Dévasté, Embolo a quitté la pelouse en larmes, consolé par ses coéquipiers. Ce carton rouge fut d’autant plus cruel qu’Amdouni était en train de retirer sa chasuble, prêt à le remplacer. Le changement n’a pas pu être effectué, et la Suisse a dû finir la rencontre à dix.
Malgré ce handicap, l’équipe a tenu bon pendant trente minutes, arrachant les prolongations en se regroupant en 5-3-1. Les Argentins ont eu deux occasions franches : un tir de Messi du pied droit frôlant le poteau de Kobel (90e+2) et une frappe de Lisandro Martinez bien captée par le gardien suisse (90e+9).
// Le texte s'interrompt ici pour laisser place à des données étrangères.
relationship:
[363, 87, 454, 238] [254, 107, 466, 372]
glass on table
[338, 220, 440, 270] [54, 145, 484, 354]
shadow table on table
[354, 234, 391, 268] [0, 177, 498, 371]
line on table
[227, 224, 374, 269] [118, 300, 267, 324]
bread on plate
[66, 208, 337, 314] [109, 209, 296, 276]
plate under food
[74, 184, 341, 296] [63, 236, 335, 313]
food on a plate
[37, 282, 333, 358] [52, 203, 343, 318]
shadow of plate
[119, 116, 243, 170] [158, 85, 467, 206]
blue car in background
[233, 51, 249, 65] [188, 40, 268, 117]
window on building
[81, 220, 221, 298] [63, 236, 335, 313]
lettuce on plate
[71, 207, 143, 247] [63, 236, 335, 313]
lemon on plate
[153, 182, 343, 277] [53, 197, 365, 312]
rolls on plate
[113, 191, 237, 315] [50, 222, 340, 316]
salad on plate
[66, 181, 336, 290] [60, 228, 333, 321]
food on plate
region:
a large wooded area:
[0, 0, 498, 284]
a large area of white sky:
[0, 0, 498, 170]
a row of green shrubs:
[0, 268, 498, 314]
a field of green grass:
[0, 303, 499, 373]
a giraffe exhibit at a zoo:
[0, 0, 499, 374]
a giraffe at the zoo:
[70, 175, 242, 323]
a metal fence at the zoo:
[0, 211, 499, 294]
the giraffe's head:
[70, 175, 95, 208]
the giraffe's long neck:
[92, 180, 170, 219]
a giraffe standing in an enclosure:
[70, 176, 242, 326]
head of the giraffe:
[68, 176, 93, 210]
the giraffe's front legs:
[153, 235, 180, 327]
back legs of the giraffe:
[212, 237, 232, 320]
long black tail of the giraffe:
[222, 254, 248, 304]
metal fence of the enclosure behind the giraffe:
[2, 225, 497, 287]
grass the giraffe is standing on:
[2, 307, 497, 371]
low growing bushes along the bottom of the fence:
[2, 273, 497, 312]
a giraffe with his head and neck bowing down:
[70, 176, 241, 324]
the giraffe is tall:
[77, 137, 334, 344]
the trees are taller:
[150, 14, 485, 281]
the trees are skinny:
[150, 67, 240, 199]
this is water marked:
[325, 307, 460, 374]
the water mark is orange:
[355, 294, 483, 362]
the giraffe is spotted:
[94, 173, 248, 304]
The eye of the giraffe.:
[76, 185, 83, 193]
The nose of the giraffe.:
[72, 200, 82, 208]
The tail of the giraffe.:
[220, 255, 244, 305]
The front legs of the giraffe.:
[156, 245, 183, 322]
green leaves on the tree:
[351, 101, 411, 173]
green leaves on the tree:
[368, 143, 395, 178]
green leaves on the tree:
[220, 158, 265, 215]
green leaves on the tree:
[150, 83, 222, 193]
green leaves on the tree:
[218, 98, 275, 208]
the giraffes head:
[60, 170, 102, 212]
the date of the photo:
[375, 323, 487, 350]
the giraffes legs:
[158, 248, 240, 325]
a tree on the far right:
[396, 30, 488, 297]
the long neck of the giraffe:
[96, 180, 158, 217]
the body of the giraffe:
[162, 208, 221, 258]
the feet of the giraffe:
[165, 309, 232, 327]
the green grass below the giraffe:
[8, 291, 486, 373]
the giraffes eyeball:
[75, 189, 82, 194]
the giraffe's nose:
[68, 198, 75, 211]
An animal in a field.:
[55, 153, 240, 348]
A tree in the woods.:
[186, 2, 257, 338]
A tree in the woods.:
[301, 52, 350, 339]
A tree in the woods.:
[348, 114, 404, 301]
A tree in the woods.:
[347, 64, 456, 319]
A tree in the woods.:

Alvarez libère les supporters argentins
Héroïque, la Suisse a résisté encore vingt-cinq minutes supplémentaires, avant de finir par craquer. Il a fallu un but magnifique de Julian Alvarez pour percer la défense et battre un Kobel qui avait retardé l’échéance avec brio. Alvarez a envoyé le ballon dans la lucarne suisse, provoquant le rugissement des dizaines de milliers de supporters argentins et brisant le rêve de toute une nation. Martinez a scellé le score avec le troisième but sur une ultime contre-attaque.
Le bilan reste néanmoins positif pour cette équipe de Suisse, qui a atteint son objectif : réaliser la meilleure Coupe du monde de son histoire. Atteindre les quarts de finale en remportant deux matchs à élimination directe était une performance inédite. La prochaine étape, non moins ardue, sera de maintenir sa place parmi le top 8 mondial.